--- Page extract ---
══════

I am almost sure that there was different code in the beginning:

if (wParam>=0 && wParam<nFramescount)

The Visual C++ compiler generated the warning "warning C4018: '<' : signed/unsigned mismatch". It is this very warning that is enabled on Warning Level 3 with which Miranda IM is built. At that moment, the programmer paid little attention to this fragment. He suppressed the warning by an explicit type conversion. But the error did not disappear and only hidden itself. This is the correct code:

if ((INT_PTR)wParam>=0 && (INT_PTR)wParam<nFramescount)

So, I urge you to be careful with such places. I counted 33 conditions in Miranda IM which are always true or always false due to confusion of signed/unsigned.

Let's go on. I especially like the next sample. And the comment, it is just beautiful.

V547 Expression 'nOldLength < 0' is always false. Unsigned type value is never < 0. IRC mstring.h 229

void Append( PCXSTR pszSrc, int nLength )
{
  ...
  UINT nOldLength = GetLength();
  if (nOldLength < 0)
  {
    // protects from underflow
    nOldLength = 0;
  }
  ...

══════

--- The data ---
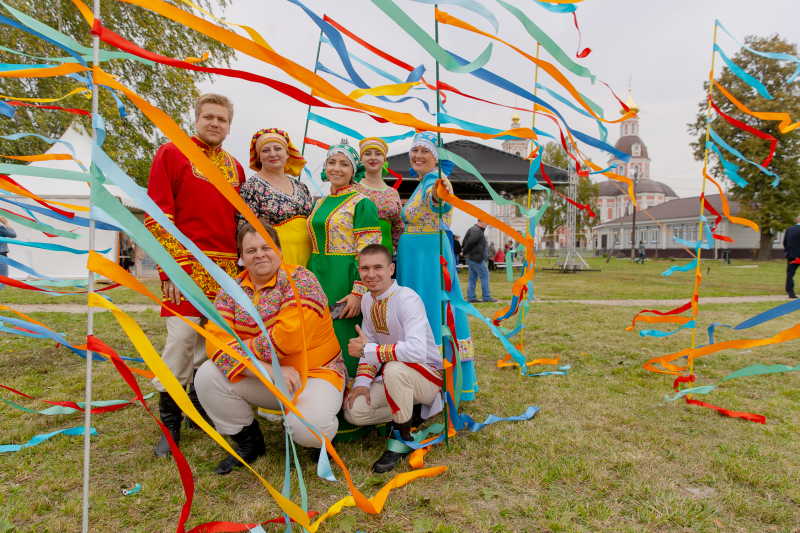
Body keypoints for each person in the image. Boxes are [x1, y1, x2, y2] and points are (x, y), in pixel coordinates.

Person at [196, 222, 346, 474]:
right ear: (241, 257)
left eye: (266, 247)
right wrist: (267, 371)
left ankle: (322, 434)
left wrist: (238, 346)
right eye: (251, 250)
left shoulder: (302, 280)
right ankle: (249, 443)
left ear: (279, 250)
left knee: (308, 430)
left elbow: (286, 339)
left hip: (315, 374)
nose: (260, 254)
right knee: (207, 375)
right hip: (271, 377)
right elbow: (215, 343)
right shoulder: (231, 290)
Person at [145, 93, 246, 458]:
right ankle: (169, 424)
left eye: (222, 119)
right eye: (208, 117)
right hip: (184, 268)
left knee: (213, 344)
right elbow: (158, 215)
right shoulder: (172, 153)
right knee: (182, 341)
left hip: (226, 273)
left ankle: (201, 408)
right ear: (196, 119)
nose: (215, 123)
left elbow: (238, 223)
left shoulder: (236, 168)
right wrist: (170, 270)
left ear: (229, 126)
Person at [343, 244, 442, 473]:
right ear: (359, 271)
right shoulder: (367, 300)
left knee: (393, 368)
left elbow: (416, 351)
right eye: (365, 268)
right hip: (396, 378)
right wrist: (362, 383)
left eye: (378, 267)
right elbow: (369, 345)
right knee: (354, 412)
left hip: (427, 378)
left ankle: (401, 439)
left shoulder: (407, 298)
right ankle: (410, 412)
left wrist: (369, 351)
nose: (371, 274)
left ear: (391, 269)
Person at [308, 143, 382, 441]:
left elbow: (369, 250)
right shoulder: (320, 202)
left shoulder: (362, 203)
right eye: (331, 162)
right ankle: (318, 408)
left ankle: (349, 420)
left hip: (344, 282)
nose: (336, 168)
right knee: (320, 341)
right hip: (318, 277)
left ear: (354, 171)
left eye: (344, 164)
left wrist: (358, 291)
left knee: (343, 341)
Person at [396, 132, 478, 402]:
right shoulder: (423, 181)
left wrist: (436, 194)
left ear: (437, 158)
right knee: (418, 310)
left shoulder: (435, 181)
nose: (418, 155)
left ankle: (435, 381)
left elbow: (438, 201)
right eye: (415, 150)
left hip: (428, 259)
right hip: (416, 258)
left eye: (425, 151)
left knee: (429, 311)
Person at [237, 128, 313, 267]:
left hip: (308, 258)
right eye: (265, 150)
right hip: (275, 261)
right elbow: (245, 230)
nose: (272, 154)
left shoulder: (301, 186)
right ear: (259, 156)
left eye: (278, 148)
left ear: (287, 153)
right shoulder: (251, 188)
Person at [357, 137, 404, 256]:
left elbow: (398, 229)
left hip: (386, 254)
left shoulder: (392, 193)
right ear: (361, 159)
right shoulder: (353, 188)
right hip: (358, 253)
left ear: (384, 160)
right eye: (368, 153)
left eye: (378, 154)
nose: (373, 157)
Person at [462, 220, 496, 303]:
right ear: (483, 221)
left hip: (473, 258)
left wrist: (465, 252)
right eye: (486, 223)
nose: (487, 225)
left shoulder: (475, 229)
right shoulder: (476, 230)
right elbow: (470, 241)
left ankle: (471, 297)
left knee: (472, 278)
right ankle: (486, 297)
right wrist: (464, 251)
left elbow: (466, 242)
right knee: (485, 275)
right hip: (476, 258)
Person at [784, 215, 800, 299]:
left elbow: (785, 242)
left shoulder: (789, 230)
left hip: (792, 255)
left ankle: (790, 292)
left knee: (790, 274)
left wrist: (788, 252)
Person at [0, 215, 16, 291]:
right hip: (1, 257)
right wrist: (6, 223)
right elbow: (13, 234)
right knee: (4, 278)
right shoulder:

══════

--- Exercise brief ---
According to the Miranda IM code review, how many conditions in Miranda IM are always true or always false because of signed/unsigned confusion?

--- Result below ---
33